Unter Rückgriff auf verschiedene Methoden aus den Kulturwissenschaften, der Geschichte und der Ethnologie konzentriert sich die Forschung im Cluster Practice sowohl auf den Bereich des Alltäglichen wie Wohnungseinrichtungen, Kleidung, Körperpflege oder Ernährung als auch auf den Bereich des Festlichen (rituelle Gegenstände, Hochzeitskleider, Rosch-Haschana-Karten usw.).

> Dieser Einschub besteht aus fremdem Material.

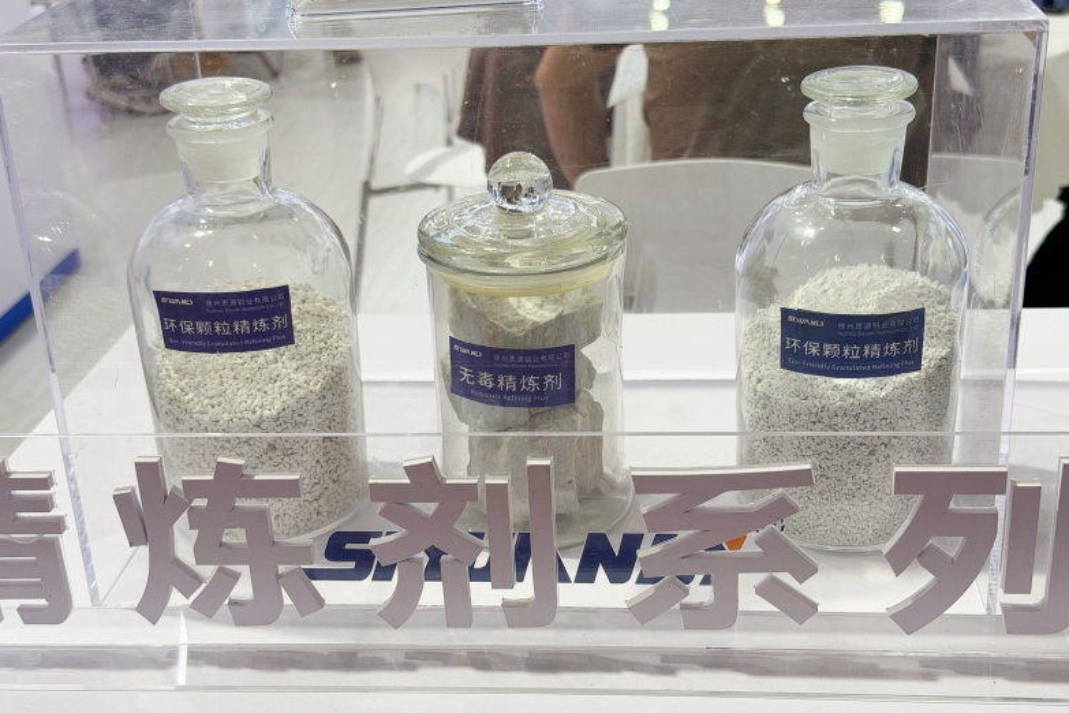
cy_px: 388
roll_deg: +2.3
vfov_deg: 26.5
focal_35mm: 51
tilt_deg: -25.6
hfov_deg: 38.9
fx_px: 1514
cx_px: 538
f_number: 1.78
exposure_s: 1/220
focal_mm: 6.76
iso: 50
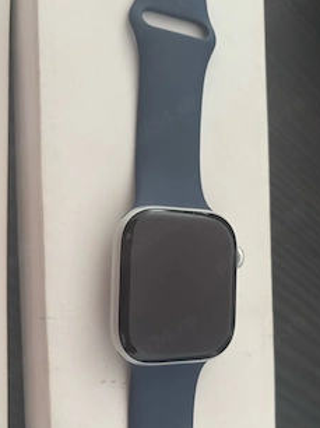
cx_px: 179
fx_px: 420
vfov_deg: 53.6
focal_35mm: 34
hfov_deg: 41.7
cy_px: 256
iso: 500
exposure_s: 1/41
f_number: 1.6
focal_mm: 5.96
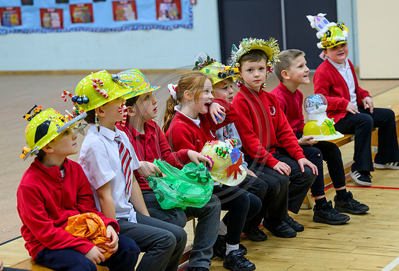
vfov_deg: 15.2
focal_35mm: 91
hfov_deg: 22.2
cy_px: 129
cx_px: 213
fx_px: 1019
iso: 2000
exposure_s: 1/160
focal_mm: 86
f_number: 4
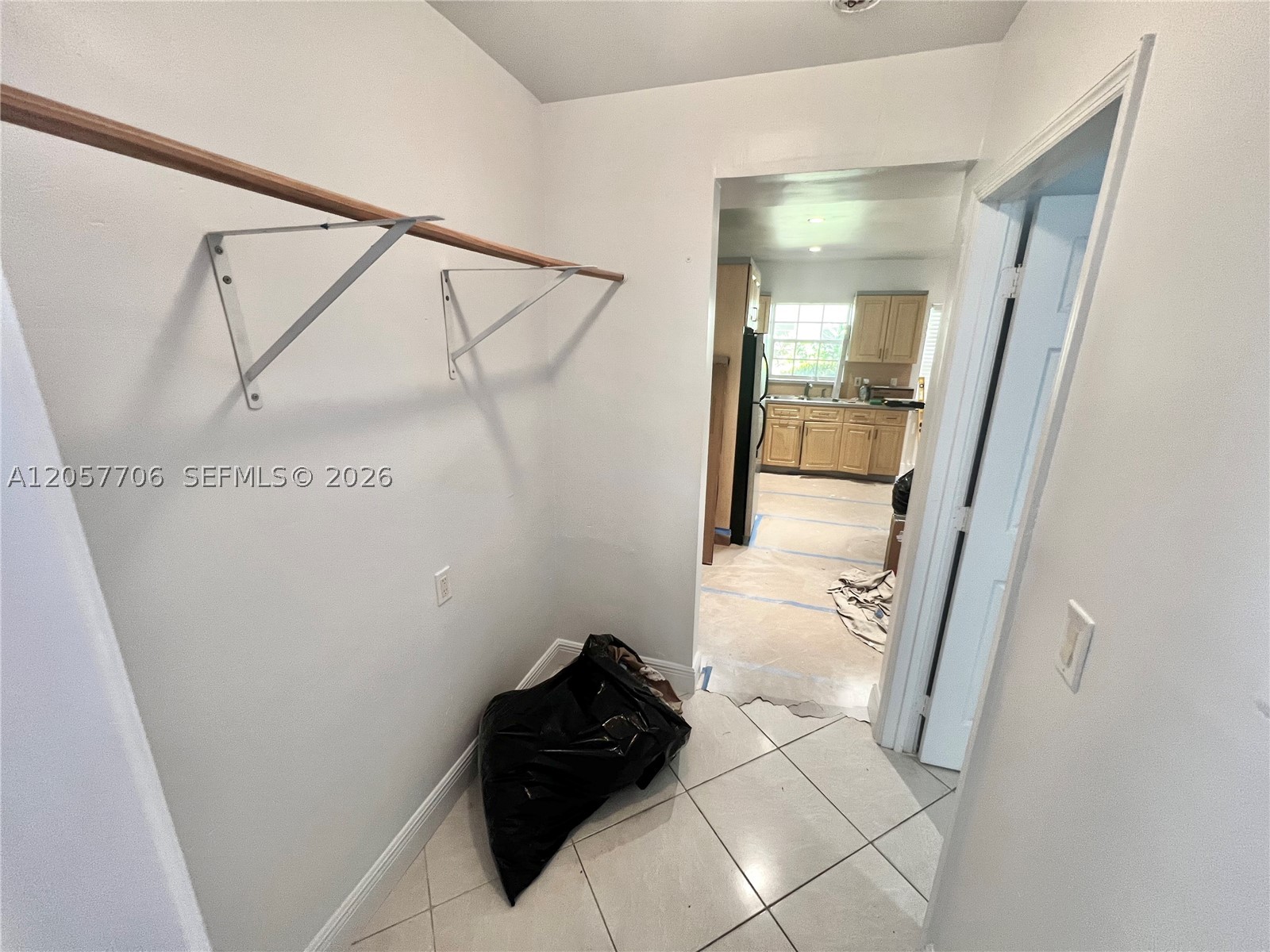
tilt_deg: -16.6
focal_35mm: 13
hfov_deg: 106.2
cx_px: 635
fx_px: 477
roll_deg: -1.3
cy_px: 476
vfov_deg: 89.9
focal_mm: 1.57
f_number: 1.8
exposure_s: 1/60
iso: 200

Es wird untersucht, wie sich die Beziehung zwischen der jüdischen Diaspora und ihrer Umgebung in der Art und Weise ausdrückt, wie Juden und Jüdinnen Objekte entsprechend dem Geist bestimmter Zeiten und Regionen produzierten und konsumierten. Auf welche Weise trugen Objekte (nicht) dazu bei, regionale Zugehörigkeiten von Juden und Jüdinnen im 19. und 20. Jahrhundert zu festigen? Wie konnten Objekte zu verlässlichen Ankern werden, um historische und biografische Brüche zu überbrücken, die durch Migration und Exil entstanden?
Der Cluster wird sich auf die Herstellung, Nutzung und Umnutzung von Objekten und damit auf alltägliche und außeralltägliche Gebrauchsweisen konzentrieren und nach deren Veränderungen im Kontext der Moderne fragen. Dabei wird der Schwerpunkt auf verkörperte Praktiken (Kirshenblatt-Gimblett 2005) gelegt, um die sinnlichen und affektiven, aber auch geschlechtergeschichtlichen Dimension von Routinen des Objektgebrauchs in den Blick zu nehmen.
Die genaue Untersuchung der vielfältigen Praktiken der Nutzung und Umnutzung von Objekten ermöglicht es, jenseits essenzialisierender Vorstellungen von „jüdischen Objekten“ nach den Prozessen der Aneignung, Modifizierung und Übersetzung von Praktiken und Bedeutungen zu fragen. In Anlehnung an Michel de Certeau interessiert sich das Cluster für „Taktiken“, die oft die Absichten der Produzent:innen bestimmter Objekte unterwandern und den Konsum als eine aktive Praxis sichtbar machen, in der Objekte durch das Handeln verschiedener Akteure verändert werden und gleichzeitig Zugehörigkeiten qua Objektgebrauch schaffen (Möhring 2012; Schrire 2023).